En esta mañana lluviosa la piedra se
hace soporte, material de unidad de las tres vidas representadas. Sin embargo,
el material vital que los ponía en contacto era la piedad o quizás sería mejor
decir la ‘pietas – eusebeia’ pues las cosas han cambiado mucho al utilizar esta
palabra.
La piedad ahora se entiende como un
acto de misericordia, de empatía, como un sentimiento de compasión siempre
desde lo alto hacia lo bajo. La ejerce quien tiene una situación mejor, e
incluso derecho, renunciando al ejercicio de ambos para no causar daños u
otorgar algún beneficio. También se puede entender en cuanto referida a las
prácticas religiosas, a una devoción medida en actos de culto público o privado.
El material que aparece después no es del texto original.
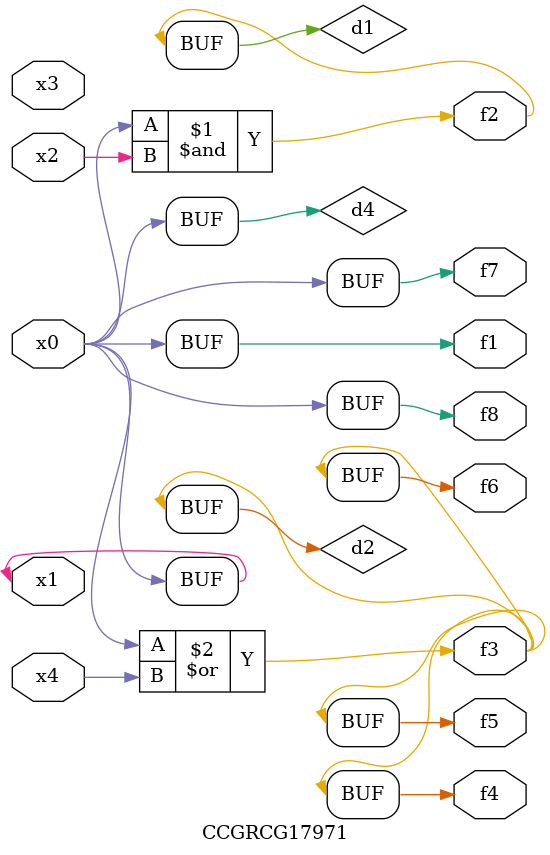
<source format=v>
module CCGRCG17971(
	input x0, x1, x2, x3, x4,
	output f1, f2, f3, f4, f5, f6, f7, f8
);

	wire d1, d2, d3, d4;

	and (d1, x0, x2);
	or (d2, x0, x4);
	nand (d3, x0, x2);
	buf (d4, x0, x1);
	assign f1 = d4;
	assign f2 = d1;
	assign f3 = d2;
	assign f4 = d2;
	assign f5 = d2;
	assign f6 = d2;
	assign f7 = d4;
	assign f8 = d4;
endmodule

</source>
Sin embargo, para Eneas la piedad,
lejos de ser un sentimiento que nos une a las desgracias de alguien, era la
historia que le tocaba, y le tocaba con sus manos rugosas o los gordezuelos
dedos de un niño. Una historia que llamaba a su puerta y a la que
necesariamente tenía que abrir, igual de inexorable y unida involuntariamente
al nacer y al morir. Por el simple hecho vivir la piedad te introducía en una
sociedad, en una familia e incluso en un orden cósmico y divino. Los penates,
tu padre, tu hijo, la ciudad que arde, todo está unido y forma parte de la
propia historia con precisas obligaciones. La piedad era entrar en esa historia
y asumirla, se situaba en el ámbito de la justicia y no en el de la caridad o
el amor. La piedad era la virtud de la Historia en conflicto muchas veces con
la propia historia, recordando a la libertad la contingencia del propio origen
y destino, dentro de un tiempo y un espacio más grandes.
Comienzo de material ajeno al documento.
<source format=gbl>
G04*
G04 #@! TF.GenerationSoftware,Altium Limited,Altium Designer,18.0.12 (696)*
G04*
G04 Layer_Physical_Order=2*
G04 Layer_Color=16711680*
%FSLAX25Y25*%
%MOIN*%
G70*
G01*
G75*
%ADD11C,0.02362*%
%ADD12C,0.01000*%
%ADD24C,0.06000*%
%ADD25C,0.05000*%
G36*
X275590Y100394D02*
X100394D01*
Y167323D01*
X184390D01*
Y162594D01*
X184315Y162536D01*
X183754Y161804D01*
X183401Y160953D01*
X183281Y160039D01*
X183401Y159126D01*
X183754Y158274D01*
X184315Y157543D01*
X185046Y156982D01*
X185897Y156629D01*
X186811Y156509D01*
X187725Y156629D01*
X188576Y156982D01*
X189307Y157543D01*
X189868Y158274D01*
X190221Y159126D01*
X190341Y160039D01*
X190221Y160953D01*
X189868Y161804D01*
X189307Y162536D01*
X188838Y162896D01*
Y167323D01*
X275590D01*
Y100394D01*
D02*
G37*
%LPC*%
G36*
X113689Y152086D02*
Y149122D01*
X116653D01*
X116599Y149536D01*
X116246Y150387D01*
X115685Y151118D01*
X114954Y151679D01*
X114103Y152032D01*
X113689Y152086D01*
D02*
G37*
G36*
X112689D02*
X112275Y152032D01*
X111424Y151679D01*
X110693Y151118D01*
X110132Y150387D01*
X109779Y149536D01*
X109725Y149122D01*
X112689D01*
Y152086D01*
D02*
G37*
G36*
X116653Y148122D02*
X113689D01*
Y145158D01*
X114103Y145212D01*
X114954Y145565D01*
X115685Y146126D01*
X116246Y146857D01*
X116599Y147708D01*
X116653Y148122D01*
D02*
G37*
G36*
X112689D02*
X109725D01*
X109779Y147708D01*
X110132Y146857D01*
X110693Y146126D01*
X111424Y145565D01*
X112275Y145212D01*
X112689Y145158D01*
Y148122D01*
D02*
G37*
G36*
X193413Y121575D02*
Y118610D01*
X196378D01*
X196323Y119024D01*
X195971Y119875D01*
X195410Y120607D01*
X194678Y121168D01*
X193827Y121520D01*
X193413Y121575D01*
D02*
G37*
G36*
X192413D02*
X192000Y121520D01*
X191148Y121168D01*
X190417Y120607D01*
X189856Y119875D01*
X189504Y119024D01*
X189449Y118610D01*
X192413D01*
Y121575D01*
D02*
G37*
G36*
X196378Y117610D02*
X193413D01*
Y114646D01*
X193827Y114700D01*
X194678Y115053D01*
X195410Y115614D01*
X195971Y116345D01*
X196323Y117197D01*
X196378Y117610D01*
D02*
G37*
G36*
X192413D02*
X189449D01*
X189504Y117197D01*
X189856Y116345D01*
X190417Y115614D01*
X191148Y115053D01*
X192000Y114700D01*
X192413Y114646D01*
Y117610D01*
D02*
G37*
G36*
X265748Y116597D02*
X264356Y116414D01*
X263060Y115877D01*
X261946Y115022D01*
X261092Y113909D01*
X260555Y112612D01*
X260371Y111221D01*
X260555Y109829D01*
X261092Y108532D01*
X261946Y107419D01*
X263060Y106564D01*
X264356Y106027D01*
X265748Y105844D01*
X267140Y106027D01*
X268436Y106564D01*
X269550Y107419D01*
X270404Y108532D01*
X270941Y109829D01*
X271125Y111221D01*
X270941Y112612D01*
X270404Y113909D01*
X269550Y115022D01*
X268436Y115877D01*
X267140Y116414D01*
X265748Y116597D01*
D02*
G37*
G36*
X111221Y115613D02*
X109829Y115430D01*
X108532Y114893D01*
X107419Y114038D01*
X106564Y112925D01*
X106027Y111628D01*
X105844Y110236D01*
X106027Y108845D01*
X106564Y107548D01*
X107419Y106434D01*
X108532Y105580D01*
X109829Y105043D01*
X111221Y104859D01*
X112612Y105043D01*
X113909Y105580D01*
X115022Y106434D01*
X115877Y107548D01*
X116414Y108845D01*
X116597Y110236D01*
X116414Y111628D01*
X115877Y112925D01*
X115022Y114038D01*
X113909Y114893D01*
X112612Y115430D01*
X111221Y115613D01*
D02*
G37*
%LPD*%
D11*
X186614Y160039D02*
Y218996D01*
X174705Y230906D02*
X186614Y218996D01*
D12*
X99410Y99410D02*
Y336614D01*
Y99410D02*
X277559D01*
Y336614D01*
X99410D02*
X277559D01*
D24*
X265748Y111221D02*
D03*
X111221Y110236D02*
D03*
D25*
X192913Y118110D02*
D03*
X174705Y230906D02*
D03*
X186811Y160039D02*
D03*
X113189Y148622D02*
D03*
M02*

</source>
Las tres edades y sus historias,
los amores de Anquises con Venus, los primeros años del pequeño Eneas con el
centauro, la vida en la corte de Troya, la guerra y todo lo que vendrá con los
enéades –sinónimo de romanos-, pasado y futuro, está contenido en esa
piedra-piedad: cargada de recuerdos y dioses lares, flácida por los avatares
del tiempo, ciega por la ira de Júpiter celoso de un mortal que había hecho
perder la cabeza nada menos que a Venus; o vigorosa incluso tras la derrota,
siempre dispuesta al viaje como inicio de una historia nueva, con paso firme y
brazos poderosos que acogen su propia historia. Piedra-piedad cubierta con la
piel de un león rojo, vestida sólo con el coraje de quien va más allá de la
razón o se queda a un paso de ella.
En cierta manera, si en este
mármol la piedad se hace carne no es por Bernini, sino por Creúsa, que la da a
luz en aquella noche. La piedad no es la compasión de la madre ante el hijo o
el marido muerto, es el aceptar en su vida o en la de los demás, una historia
que va más allá del propio tiempo y que al fin te relega a las sombras. ¿Fatalismo
o fuerza de la propia libertad en la entrega? ¿Maldad de los griegos, de los
dioses, de Eneas, de las fortuitas circunstancias de la noche -culpables todos-
o la conciencia de vivir en un tiempo, en un lugar que nunca escogemos y tan,
tan limitado por mucho que vivamos?
Mi hijo aún me da la mano. Un
gesto que puede parecer de niño pequeño pero que seguramente es más mío que
suyo. Un gesto que me recuerda que la historia que compartimos llega hasta el
tacto de sus dedos, entrelazándose con los míos.
Un poco más tarde nos paramos ante
la piedad de Rubens y la piedad de Federico Zuccari. Lejos de ser sólo un tema,
un estereotipo, aquella mujer, aquel hombre, dentro de su historia de dolor y
de otras alegrías que ya nadie contempla, nos pasan el testigo para hacer que
el tiempo no se derrame sin empapar nuestra pequeña tierra.